NEWS: Labour to mimic negative Tory work
OUR PARLIAMENTARY CORRESPONDENT, Campaign, Friday, 13 December 1996, 12:00am,
The Labour Party is to run a negative advertising campaign in the new year, spelling out its ‘nightmare vision’ of the UK under the Tories should they win a fifth term.
The Labour Party is to run a negative advertising campaign in the new
year, spelling out its ‘nightmare vision’ of the UK under the Tories
should they win a fifth term.
Although Labour chiefs condemned M&C Saatchi’s ‘New Labour. New Danger’
blitz for the Conservative Party, it appears to have provoked the party
into attempting equally negative advertising. Labour chiefs have asked
BMP DDB to produce proposals for the campaign.

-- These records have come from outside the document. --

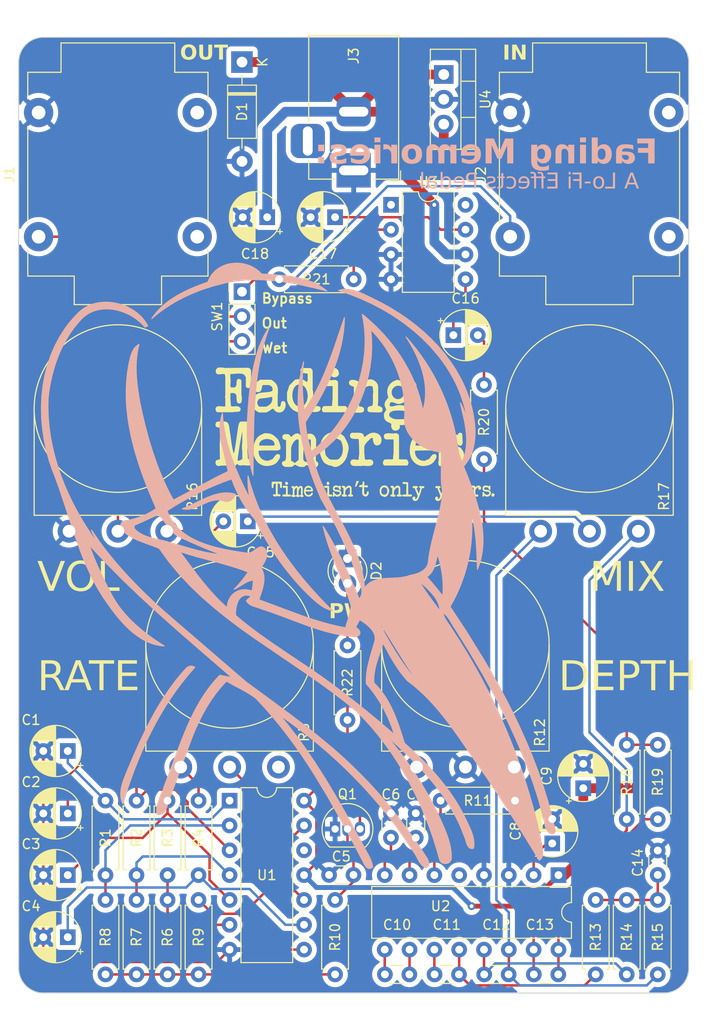
<source format=kicad_pcb>
(kicad_pcb (version 20221018) (generator pcbnew)

  (general
    (thickness 1.6)
  )

  (paper "A4")
  (layers
    (0 "F.Cu" signal)
    (31 "B.Cu" signal)
    (32 "B.Adhes" user "B.Adhesive")
    (33 "F.Adhes" user "F.Adhesive")
    (34 "B.Paste" user)
    (35 "F.Paste" user)
    (36 "B.SilkS" user "B.Silkscreen")
    (37 "F.SilkS" user "F.Silkscreen")
    (38 "B.Mask" user)
    (39 "F.Mask" user)
    (40 "Dwgs.User" user "User.Drawings")
    (41 "Cmts.User" user "User.Comments")
    (42 "Eco1.User" user "User.Eco1")
    (43 "Eco2.User" user "User.Eco2")
    (44 "Edge.Cuts" user)
    (45 "Margin" user)
    (46 "B.CrtYd" user "B.Courtyard")
    (47 "F.CrtYd" user "F.Courtyard")
    (48 "B.Fab" user)
    (49 "F.Fab" user)
    (50 "User.1" user)
    (51 "User.2" user)
    (52 "User.3" user)
    (53 "User.4" user)
    (54 "User.5" user)
    (55 "User.6" user)
    (56 "User.7" user)
    (57 "User.8" user)
    (58 "User.9" user)
  )

  (setup
    (pad_to_mask_clearance 0)
    (pcbplotparams
      (layerselection 0x00010fc_ffffffff)
      (plot_on_all_layers_selection 0x0000000_00000000)
      (disableapertmacros false)
      (usegerberextensions false)
      (usegerberattributes true)
      (usegerberadvancedattributes true)
      (creategerberjobfile true)
      (dashed_line_dash_ratio 12.000000)
      (dashed_line_gap_ratio 3.000000)
      (svgprecision 4)
      (plotframeref false)
      (viasonmask false)
      (mode 1)
      (useauxorigin false)
      (hpglpennumber 1)
      (hpglpenspeed 20)
      (hpglpendiameter 15.000000)
      (dxfpolygonmode true)
      (dxfimperialunits true)
      (dxfusepcbnewfont true)
      (psnegative false)
      (psa4output false)
      (plotreference true)
      (plotvalue true)
      (plotinvisibletext false)
      (sketchpadsonfab false)
      (subtractmaskfromsilk false)
      (outputformat 1)
      (mirror false)
      (drillshape 0)
      (scaleselection 1)
      (outputdirectory "D:/Documents/KiCad/7.0/projects/Fading_Memories/V1/")
    )
  )

  (net 0 "")
  (net 1 "Net-(U1-A)")
  (net 2 "GND")
  (net 3 "Net-(U1-B)")
  (net 4 "Net-(U1-C)")
  (net 5 "Net-(U1-D)")
  (net 6 "RandomCV")
  (net 7 "Net-(U2-CC0)")
  (net 8 "Net-(U2-CC1)")
  (net 9 "Net-(U2-REF)")
  (net 10 "5V")
  (net 11 "Net-(U2-OP1-IN)")
  (net 12 "Net-(U2-OP1-OUT)")
  (net 13 "Net-(U2-OP2-OUT)")
  (net 14 "Net-(U2-OP2-IN)")
  (net 15 "Net-(U2-LPF2-OUT)")
  (net 16 "Net-(U2-LPF2-IN)")
  (net 17 "Net-(U2-LPF1-OUT)")
  (net 18 "Net-(U2-LPF1-IN)")
  (net 19 "Net-(C14-Pad1)")
  (net 20 "Net-(C15-Pad1)")
  (net 21 "Net-(C15-Pad2)")
  (net 22 "Net-(C16-Pad1)")
  (net 23 "Net-(C16-Pad2)")
  (net 24 "Net-(U3-BYPASS)")
  (net 25 "9V")
  (net 26 "Net-(SW1-B)")
  (net 27 "Wet_IN")
  (net 28 "Net-(Q1-C)")
  (net 29 "Net-(U1-G=~A)")
  (net 30 "Net-(U1-H=~B)")
  (net 31 "Net-(U1-I=~C)")
  (net 32 "Net-(R4-Pad1)")
  (net 33 "unconnected-(R5-Pad1)")
  (net 34 "Net-(U1-J=~D)")
  (net 35 "Net-(R10-Pad1)")
  (net 36 "Net-(U2-VCO)")
  (net 37 "unconnected-(R12-Pad3)")
  (net 38 "Wet_OUT")
  (net 39 "Net-(R18-Pad2)")
  (net 40 "Net-(U3--)")
  (net 41 "Net-(U1-F)")
  (net 42 "unconnected-(U1-L=~F-Pad12)")
  (net 43 "unconnected-(U2-CLK_O-Pad5)")
  (net 44 "unconnected-(U3-GAIN-Pad1)")
  (net 45 "unconnected-(U3-GAIN-Pad8)")
  (net 46 "Net-(D2-A)")

  (footprint "Package_DIP:DIP-16_W7.62mm" (layer "F.Cu") (at 203.835 118.745 -90))

  (footprint "Capacitor_THT:CP_Radial_D5.0mm_P2.50mm" (layer "F.Cu") (at 153.62 125.095 180))

  (footprint "Capacitor_THT:CP_Radial_D5.0mm_P2.50mm" (layer "F.Cu") (at 153.62 118.745 180))

  (footprint "Capacitor_THT:C_Disc_D3.0mm_W1.6mm_P2.50mm" (layer "F.Cu") (at 188.575 128.905 180))

  (footprint "Resistor_THT:R_Axial_DIN0207_L6.3mm_D2.5mm_P7.62mm_Horizontal" (layer "F.Cu") (at 182.245 102.87 90))

  (footprint "Resistor_THT:R_Axial_DIN0207_L6.3mm_D2.5mm_P7.62mm_Horizontal" (layer "F.Cu") (at 196.215 68.58 -90))

  (footprint "LED_THT:LED_D3.0mm" (layer "F.Cu") (at 182.245 86.355 -90))

  (footprint "Capacitor_THT:C_Disc_D3.0mm_W1.6mm_P2.50mm" (layer "F.Cu") (at 198.735 128.905 180))

  (footprint "Resistor_THT:R_Axial_DIN0207_L6.3mm_D2.5mm_P7.62mm_Horizontal" (layer "F.Cu") (at 157.48 121.285 -90))

  (footprint "Resistor_THT:R_Axial_DIN0207_L6.3mm_D2.5mm_P7.62mm_Horizontal" (layer "F.Cu") (at 213.995 105.41 -90))

  (footprint "Capacitor_THT:C_Disc_D3.0mm_W1.6mm_P2.50mm" (layer "F.Cu") (at 182.86 118.725 180))

  (footprint "Capacitor_THT:C_Disc_D3.0mm_W1.6mm_P2.50mm" (layer "F.Cu") (at 189.23 114.915 90))

  (footprint "Capacitor_THT:CP_Radial_D5.0mm_P2.50mm" (layer "F.Cu") (at 174.03 51.435 180))

  (footprint "Resistor_THT:R_Axial_DIN0207_L6.3mm_D2.5mm_P7.62mm_Horizontal" (layer "F.Cu") (at 182.88 57.785 180))

  (footprint "Potentiometer_THT:Potentiometer_Omeg_PC16BU_Vertical" (layer "F.Cu") (at 175.18 107.69 90))

  (footprint "Resistor_THT:R_Axial_DIN0207_L6.3mm_D2.5mm_P7.62mm_Horizontal" (layer "F.Cu") (at 163.83 121.285 -90))

  (footprint "Package_TO_SOT_THT:TO-92_Inline" (layer "F.Cu") (at 180.975 114.025))

  (footprint "Resistor_THT:R_Axial_DIN0207_L6.3mm_D2.5mm_P7.62mm_Horizontal" (layer "F.Cu") (at 160.655 121.285 -90))

  (footprint "Potentiometer_THT:Potentiometer_Omeg_PC16BU_Vertical" (layer "F.Cu") (at 199.31 107.69 90))

  (footprint "Capacitor_THT:C_Disc_D3.0mm_W1.6mm_P2.50mm" (layer "F.Cu") (at 201.315 128.905))

  (footprint "Capacitor_THT:CP_Radial_D5.0mm_P2.50mm" (layer "F.Cu") (at 203.2 115.505113 90))

  (footprint "Resistor_THT:R_Axial_DIN0207_L6.3mm_D2.5mm_P7.62mm_Horizontal" (layer "F.Cu") (at 167.005 111.125 -90))

  (footprint "Package_DIP:DIP-14_W7.62mm" (layer "F.Cu") (at 170.18 111.125))

  (footprint "Resistor_THT:R_Axial_DIN0207_L6.3mm_D2.5mm_P7.62mm_Horizontal" (layer "F.Cu") (at 199.39 111.125 180))

  (footprint "Capacitor_THT:C_Disc_D3.0mm_W1.6mm_P2.50mm" (layer "F.Cu") (at 186.69 114.915 90))

  (footprint "Resistor_THT:R_Axial_DIN0207_L6.3mm_D2.5mm_P7.62mm_Horizontal" (layer "F.Cu") (at 210.82 113.03 90))

  (footprint "Capacitor_THT:C_Disc_D3.0mm_W1.6mm_P2.50mm" (layer "F.Cu") (at 213.995 118.725 90))

  (footprint "Package_TO_SOT_THT:TO-220-3_Vertical" (layer "F.Cu") (at 192.095 36.83 -90))

  (footprint "Resistor_THT:R_Axial_DIN0207_L6.3mm_D2.5mm_P7.62mm_Horizontal" (layer "F.Cu") (at 160.655 111.125 -90))

  (footprint "Resistor_THT:R_Axial_DIN0207_L6.3mm_D2.5mm_P7.62mm_Horizontal" (layer "F.Cu") (at 210.82 128.905 90))

  (footprint "Capacitor_THT:CP_Radial_D5.0mm_P2.50mm" (layer "F.Cu")
    (tstamp a3540eb8-0654-40d8-a95d-6886446ebfc5)
    (at 153.62 112.435 180)
    (descr "CP, Radial series, Radial, pin pitch=2.50mm, , diameter=5mm, Electrolytic Capacitor")
    (tags "CP Radial series Radial pin pitch 2.50mm  diameter 5mm Electrolytic Capacitor")
    (property "Sheetfile" "Fading_Memories.kicad_sch")
    (property "Sheetname" "")
    (property "ki_description" "Polarized capacitor, small symbol")
    (property "ki_keywords" "cap capacitor")
    (path "/9912d326-86e7-416d-9847-ae0864f6718c")
    (attr through_hole)
    (fp_text reference "C2" (at 3.76 3.215) (layer "F.SilkS")
        (effects (font (size 1 1) (thickness 0.15)))
      (tstamp 7c5b7f5a-ebee-4a7f-8057-eafd3dc6cb6b)
    )
    (fp_text value "4.7uF" (at 1.25 3.75) (layer "F.Fab")
        (effects (font (si
... [2067356 chars truncated]
</source>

A senior Labour source admitted: ‘We will go negative in the new year.
We want people to think how they would feel if they wake up the day
after polling and realise John Major is still Prime Minister.’
The plan prompted charges of ‘hypocrisy’ from Tories. One said: ‘Labour
seems to be mimicking the 1992 Saatchi and Saatchi work.’
Labour says its new offensive will be dwarfed by the continuing Tory
blitz, said to include a heavy poster presence from January through to
the general election.
M&C Saatchi is developing fresh ideas for the ‘new danger’ campaign.
Although it will warn of higher taxes under Labour, it is unlikely to
bring back the ‘tax bombshell’ which worked in 1992.
Tory officials say the party’s campaign will be ‘50 per cent positive
and 50 per cent attacking Labour’.
The latest row between the parties came as a spokesman for Foote Cone
Belding announced that its twice-weekly ‘mind and mood’ focus groups
suggested that the ‘demon eyes’ ad, depicting Tony Blair with ‘devil’
eyes had backfired. FCB said it was only liked by Tory loyalists, while
it was seen as ‘desperate’ by other voters.
But Tories took comfort from a leaked survey of Labour focus groups in
Scotland that concluded that the ‘demon eyes’ work had a strong impact.
The report, by the polling company, System Three, said Labour needed
dramatic advertising to capture the public’s imagination.